» **WORK TASK**
Copy the records below in full, keeping each word as it is but omitting the pictures.

[Dataset entries]
[Start of Attachment]
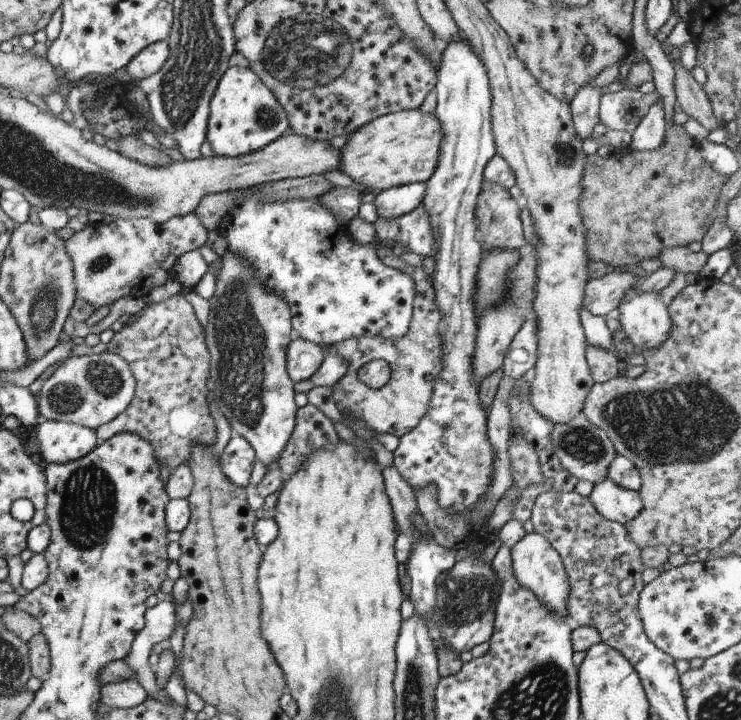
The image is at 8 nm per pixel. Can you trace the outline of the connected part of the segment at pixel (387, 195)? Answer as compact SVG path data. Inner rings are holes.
M405 183L375 194L373 206L379 219L394 219L420 205L425 183Z

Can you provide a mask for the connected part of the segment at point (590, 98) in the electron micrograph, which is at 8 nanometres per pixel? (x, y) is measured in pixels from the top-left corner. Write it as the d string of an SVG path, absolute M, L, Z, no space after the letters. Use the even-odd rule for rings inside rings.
M592 82L583 85L568 102L572 125L581 142L592 137L591 128L600 122L598 104L601 94L599 88L592 86Z

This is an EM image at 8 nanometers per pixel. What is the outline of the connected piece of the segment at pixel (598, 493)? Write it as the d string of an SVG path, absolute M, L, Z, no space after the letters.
M607 478L595 483L588 497L601 516L622 525L642 511L637 491L621 488Z

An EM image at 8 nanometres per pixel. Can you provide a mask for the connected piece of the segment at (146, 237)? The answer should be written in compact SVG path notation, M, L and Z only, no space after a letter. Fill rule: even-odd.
M195 213L171 217L165 222L156 223L147 217L132 219L115 218L108 223L87 222L83 229L75 231L67 240L64 247L72 262L76 298L83 298L95 308L112 304L117 298L135 294L139 288L147 292L165 282L167 277L174 276L174 264L183 253L197 249L203 245L207 230L201 225Z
[End of Attachment]
» **THE ANSWER**
The image is at 8 nm per pixel. Can you trace the outline of the connected part of the segment at pixel (387, 195)? Answer as compact SVG path data. Inner rings are holes.
M405 183L375 194L373 206L379 219L394 219L420 205L425 183Z

Can you provide a mask for the connected part of the segment at point (590, 98) in the electron micrograph, which is at 8 nanometres per pixel? (x, y) is measured in pixels from the top-left corner. Write it as the d string of an SVG path, absolute M, L, Z, no space after the letters. Use the even-odd rule for rings inside rings.
M592 82L583 85L568 102L572 125L581 142L592 137L591 128L600 122L598 104L601 94L599 88L592 86Z

This is an EM image at 8 nanometers per pixel. What is the outline of the connected piece of the segment at pixel (598, 493)? Write it as the d string of an SVG path, absolute M, L, Z, no space after the letters.
M607 478L595 483L588 497L601 516L622 525L642 511L637 491L621 488Z

An EM image at 8 nanometres per pixel. Can you provide a mask for the connected piece of the segment at (146, 237)? The answer should be written in compact SVG path notation, M, L and Z only, no space after a letter. Fill rule: even-odd.
M195 213L171 217L165 222L156 223L147 217L132 219L115 218L108 223L87 222L83 229L75 231L67 240L64 247L72 262L76 298L83 298L95 308L112 304L117 298L135 294L139 288L147 292L165 282L167 277L174 276L174 264L183 253L197 249L203 245L207 230L201 225Z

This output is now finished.